Нет, все-таки это была какая-то другая реальность. Обычные мерки к ней не подходят. Сухие протокольные слова ничего не передают. Это была горячечная реальность, пропитанная запахами каких-то растений, ив по берегу высохшей реки, запахом навоза, наносимого со стороны кишлака у плоского холма, блестящего на солнце своими камнями, как рыба чешуей, гигантская рыба, окаменевшая с тех пор, когда в этих степях плескалось доисторическое море, – а теперь все погрузилось в океан праха, лишь подует легкий ветерок, и в воздухе засквозят его волны, пока еще прозрачные, но уже ощутимые, они прокатываются через людей и предметы, покалывая кожу, утомляя глаза, вспарывая дыхание, и, если ветер усиливается, тяжелеют, становятся зримыми, танцуют, словно дервиши, и могут вздыбиться девятым валом самума и захлестнуть людей, камни, деревья, дома, горы, небо. Но даже и без малейшего ветерка в воздухе нагорья всегда что-то вибрирует и дрожит, как будто натянуты тросики мин в несколько ярусов. Бьет солнце, оно излучает силу, молодость, смерть.

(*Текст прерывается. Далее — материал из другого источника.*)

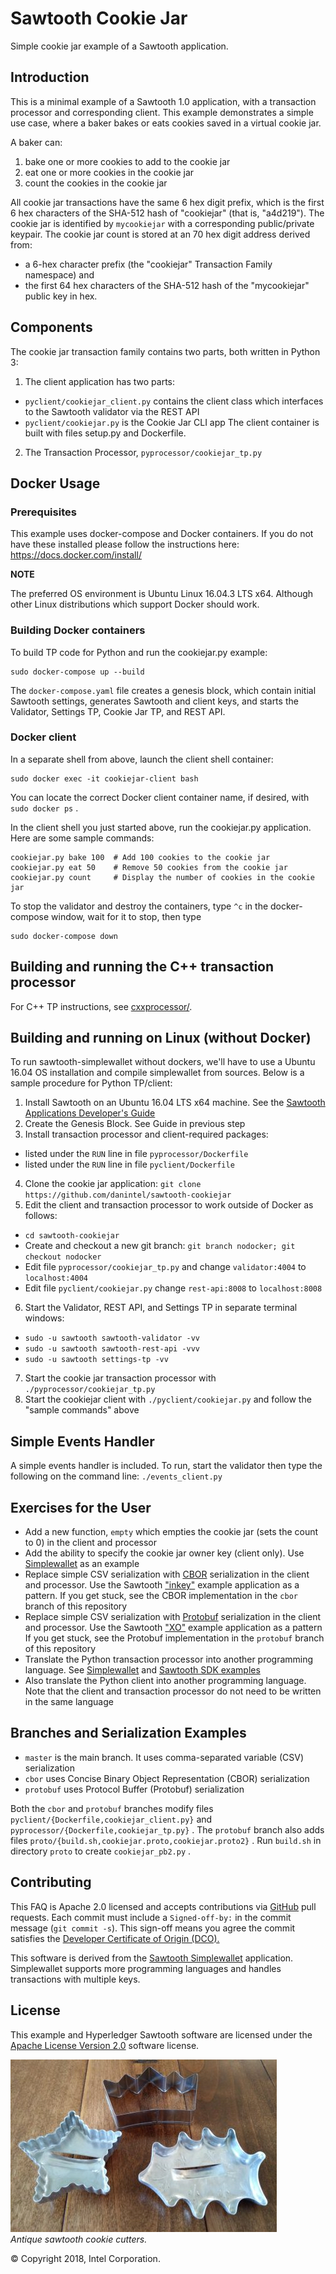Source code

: # Sawtooth Cookie Jar
Simple cookie jar example of a Sawtooth application.

## Introduction
This is a minimal example of a Sawtooth 1.0 application,
with a transaction processor and corresponding client.
This example demonstrates a simple use case, where a baker bakes or eats cookies saved in a virtual cookie jar.

A baker can:
1. bake one or more cookies to add to the cookie jar
2. eat one or more cookies in the cookie jar
3. count the cookies in the cookie jar

All cookie jar transactions have the same 6 hex digit prefix, which is the first 6 hex characters of the SHA-512 hash of "cookiejar" (that is, "a4d219").
The cookie jar is identified by `mycookiejar` with a corresponding public/private keypair.
The cookie jar count is stored at an 70 hex digit address derived from:
* a 6-hex character prefix (the "cookiejar" Transaction Family namespace) and
* the first 64 hex characters of the SHA-512 hash of the "mycookiejar" public key in hex.

## Components
The cookie jar transaction family contains two parts, both written in Python 3:
1. The client application has two parts:
* `pyclient/cookiejar_client.py`
contains the client class which interfaces to the Sawtooth validator via the REST API
* `pyclient/cookiejar.py` is the Cookie Jar CLI app
The client container is built with files setup.py and Dockerfile.

2. The Transaction Processor, `pyprocessor/cookiejar_tp.py`

## Docker Usage
### Prerequisites
This example uses docker-compose and Docker containers. If you do not have these installed please follow the instructions here: https://docs.docker.com/install/

**NOTE**

The preferred OS environment is Ubuntu Linux 16.04.3 LTS x64.
Although other Linux distributions which support Docker should work.

### Building Docker containers
To build TP code for Python and run the cookiejar.py example:
```
sudo docker-compose up --build
```

The `docker-compose.yaml` file creates a genesis block, which contain initial Sawtooth settings, generates Sawtooth and client keys, and starts the Validator, Settings TP, Cookie Jar TP, and REST API.


### Docker client
In a separate shell from above, launch the client shell container:
```
sudo docker exec -it cookiejar-client bash
```
You can locate the correct Docker client container name, if desired, with
`sudo docker ps` .

In the client shell you just started above, run the cookiejar.py application.
Here are some sample commands:
```
cookiejar.py bake 100  # Add 100 cookies to the cookie jar
cookiejar.py eat 50    # Remove 50 cookies from the cookie jar
cookiejar.py count     # Display the number of cookies in the cookie jar
```

To stop the validator and destroy the containers, type `^c` in the docker-compose window, wait for it to stop, then type
```
sudo docker-compose down
```

## Building and running the C++ transaction processor

For C++ TP instructions, see [cxxprocessor/](cxxprocessor/).

## Building and running on Linux (without Docker)

To run sawtooth-simplewallet without dockers, we'll have to use a Ubuntu 16.04 OS installation and compile simplewallet from sources. Below is a sample procedure for Python TP/client:


1. Install Sawtooth on an Ubuntu 16.04 LTS x64 machine. See the [Sawtooth Applications Developer's Guide](https://sawtooth.hyperledger.org/docs/core/releases/latest/app_developers_guide/ubuntu.html)
2. Create the Genesis Block. See Guide in previous step
3. Install transaction processor and client-required packages:
- listed under the `RUN` line in file `pyprocessor/Dockerfile`
- listed under the `RUN` line in file `pyclient/Dockerfile`
4. Clone the cookie jar application:
`git clone https://github.com/danintel/sawtooth-cookiejar`
5. Edit the client and transaction processor to work outside of Docker as follows:
- `cd sawtooth-cookiejar`
- Create and checkout a new git branch:
`git branch nodocker; git checkout nodocker`
- Edit file `pyprocessor/cookiejar_tp.py` and change `validator:4004` to `localhost:4004`
- Edit file `pyclient/cookiejar.py` change `rest-api:8008` to `localhost:8008`
6. Start the Validator, REST API, and Settings TP in separate terminal windows:
- `sudo -u sawtooth sawtooth-validator -vv`
- `sudo -u sawtooth sawtooth-rest-api -vvv`
- `sudo -u sawtooth settings-tp -vv`
7. Start the cookie jar transaction processor with
`./pyprocessor/cookiejar_tp.py`
8. Start the cookiejar client with
`./pyclient/cookiejar.py` and follow the "sample commands" above

## Simple Events Handler
A simple events handler is included.  To run, start the validator then
type the following on the command line:
`./events_client.py`

## Exercises for the User
* Add a new function, `empty` which empties the cookie jar (sets the count to 0) in the client and processor
* Add the ability to specify the cookie jar owner key (client only).  Use
[Simplewallet](https://github.com/askmish/sawtooth-simplewallet) as an example
* Replace simple CSV serialization with [CBOR](http://cbor.io/) serialization in the client and processor.
Use the Sawtooth
["inkey"](https://github.com/hyperledger/sawtooth-core/tree/master/sdk/examples/intkey_python)
example application as a pattern.
If you get stuck, see the CBOR implementation in the `cbor` branch of this repository
* Replace simple CSV serialization with [Protobuf](https://developers.google.com/protocol-buffers/) serialization in the client and processor.
Use the Sawtooth
["XO"](https://github.com/hyperledger/sawtooth-core/tree/master/sdk/examples/xo_python)
example application as a pattern
If you get stuck, see the Protobuf implementation in the `protobuf` branch of this repository
* Translate the Python transaction processor into another programming language.
See
[Simplewallet](https://github.com/askmish/sawtooth-simplewallet)
and
[Sawtooth SDK examples](https://github.com/hyperledger/sawtooth-core/tree/master/sdk/examples)
* Also translate the Python client into another programming language.
Note that the client and transaction processor do not need to be written in the same language

## Branches and Serialization Examples
* `master` is the main branch. It uses comma-separated variable (CSV) serialization
* `cbor` uses Concise Binary Object Representation (CBOR) serialization
* `protobuf` uses Protocol Buffer (Protobuf) serialization

Both the `cbor` and `protobuf` branches modify files
`pyclient/{Dockerfile,cookiejar_client.py}` and
`pyprocessor/{Dockerfile,cookiejar_tp.py}` .
The `protobuf` branch also adds files
`proto/{build.sh,cookiejar.proto,cookiejar.proto2}` .
Run `build.sh` in directory `proto` to create `cookiejar_pb2.py` .

## Contributing
This FAQ is Apache 2.0 licensed and accepts contributions via
[GitHub](https://github.com/danintel/sawtooth-faq) pull requests.
Each commit must include a `Signed-off-by:` in the commit message (`git commit -s`). This sign-off means you agree the commit satisfies the [Developer Certificate of Origin (DCO).](https://developercertificate.org/)

This software is derived from the
[Sawtooth Simplewallet](https://github.com/askmish/sawtooth-simplewallet)
application.
Simplewallet supports more programming languages and handles transactions with multiple keys.

## License
This example and Hyperledger Sawtooth software are licensed under the [Apache License Version 2.0](LICENSE) software license.

![Photo of sawtooth cookie cutters]( sawtooth-cookie-cutters.jpg "sawtooth cookie cutters")
<br /> *Antique sawtooth cookie cutters.*

© Copyright 2018, Intel Corporation.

Где-то звучит голос Ильи Старыгина, рисуются сычевские сугробы, мелькают зеленые глаза Лиды, и в какие-то учебники и книги уложены деяния героев прошлого, неоднозначные деяния государей и полководцев, Че Гевары, блуждающего в сельве, Симона Боливара, переплывающего Ориноко.
…И сероглазый лейтенант, невысокий и крепкий, в сетчатом маскировочном костюме, еще не выгоревшей панаме с простой пластмассовой зеленой звездочкой, с двумя подсумками на портупее и с укороченным автоматом на плече, идет рядом со смуглым мужчиной в желтоватой от пыли чалме, длиннополой рубахе, шароварах, сандалиях на босу ногу и в темной жилетке без пуговиц. Они неспешно шагают к камням… Может быть, для того, чтобы взойти на них и окинуть взглядом местность? Думает про себя Зарьяб? Или – что он думает? Доверял ли он полностью шурави? Ну уж этому, с открытым лицом, – да. То есть ничего не ожидал именно от него. Мартыненко ощущал… Черт! Откуда он помнит, что он ощущал? Нет, и в этом сообщении кроется какая-то неправда, как и в сухих протокольных фразах.
Он плохо понимал, что происходит – уже произошло, как только он не возразил Давыдову, перехватил потной ладонью матерчатый ремень автомата и обернулся к сидящему в отдалении на корточках Зарьябу, посмотрел, как он курит, и молча двинулся к нему. Вот в этот момент, когда он посмотрел, все и решилось. Решилась судьба Зарьяба (думалось тогда Мартыненко:толькосудьба Зарьяба).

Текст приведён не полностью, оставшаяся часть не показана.